Stored data entries:
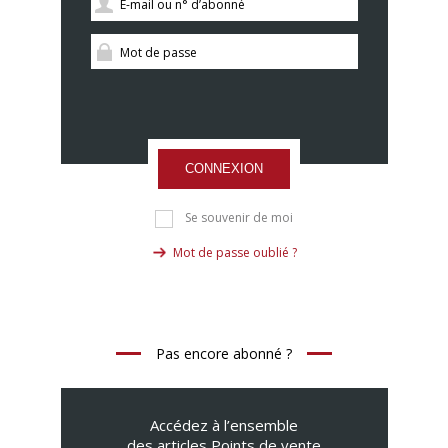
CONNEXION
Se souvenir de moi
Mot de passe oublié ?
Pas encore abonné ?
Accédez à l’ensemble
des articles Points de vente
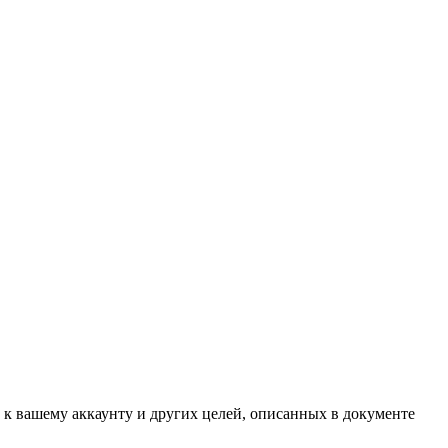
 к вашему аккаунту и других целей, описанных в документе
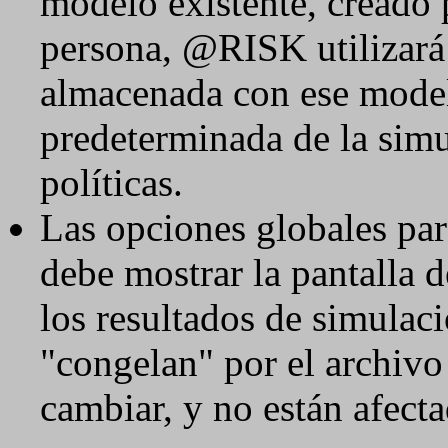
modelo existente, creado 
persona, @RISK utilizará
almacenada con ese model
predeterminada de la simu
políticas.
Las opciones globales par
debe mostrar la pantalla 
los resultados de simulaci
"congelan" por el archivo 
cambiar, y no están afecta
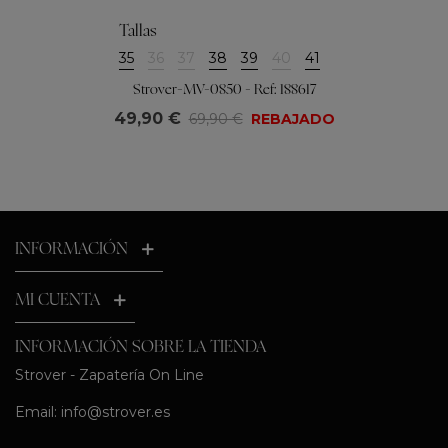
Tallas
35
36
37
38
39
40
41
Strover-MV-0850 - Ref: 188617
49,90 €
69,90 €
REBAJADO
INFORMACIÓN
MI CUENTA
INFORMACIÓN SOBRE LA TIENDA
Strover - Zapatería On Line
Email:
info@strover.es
--
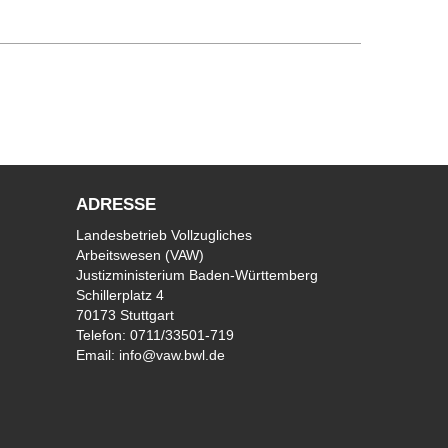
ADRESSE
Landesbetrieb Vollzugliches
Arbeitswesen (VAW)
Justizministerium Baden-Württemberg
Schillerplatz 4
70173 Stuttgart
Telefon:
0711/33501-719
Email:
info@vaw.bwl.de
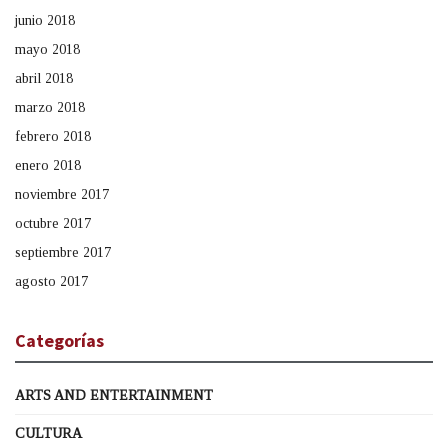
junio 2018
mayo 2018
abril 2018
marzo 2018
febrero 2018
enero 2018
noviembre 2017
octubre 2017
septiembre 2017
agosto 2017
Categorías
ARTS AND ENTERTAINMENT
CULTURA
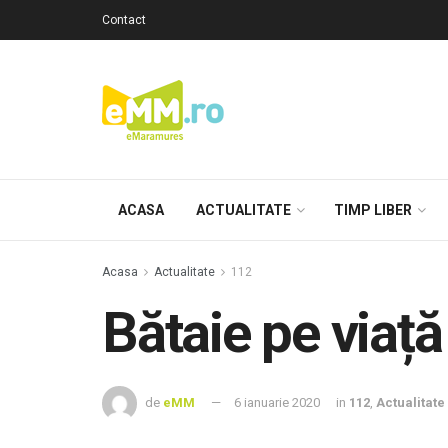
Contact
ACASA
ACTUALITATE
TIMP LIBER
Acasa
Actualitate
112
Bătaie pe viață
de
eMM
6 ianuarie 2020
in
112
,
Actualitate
...
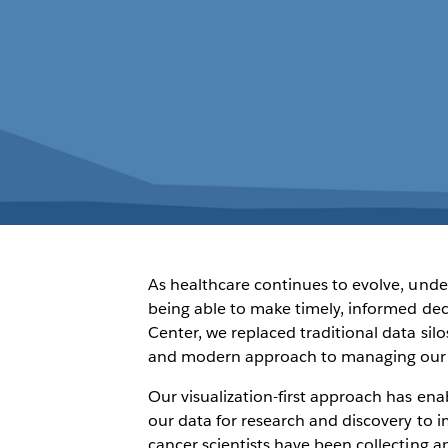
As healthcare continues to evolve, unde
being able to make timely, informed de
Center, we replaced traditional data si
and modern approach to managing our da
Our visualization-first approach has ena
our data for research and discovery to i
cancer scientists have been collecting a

### Task details
From the data above, copy each line that has the string "INFORMACIÓN".

### Result of this exercise
INFORMACIÓN
INFORMACIÓN SOBRE LA TIENDA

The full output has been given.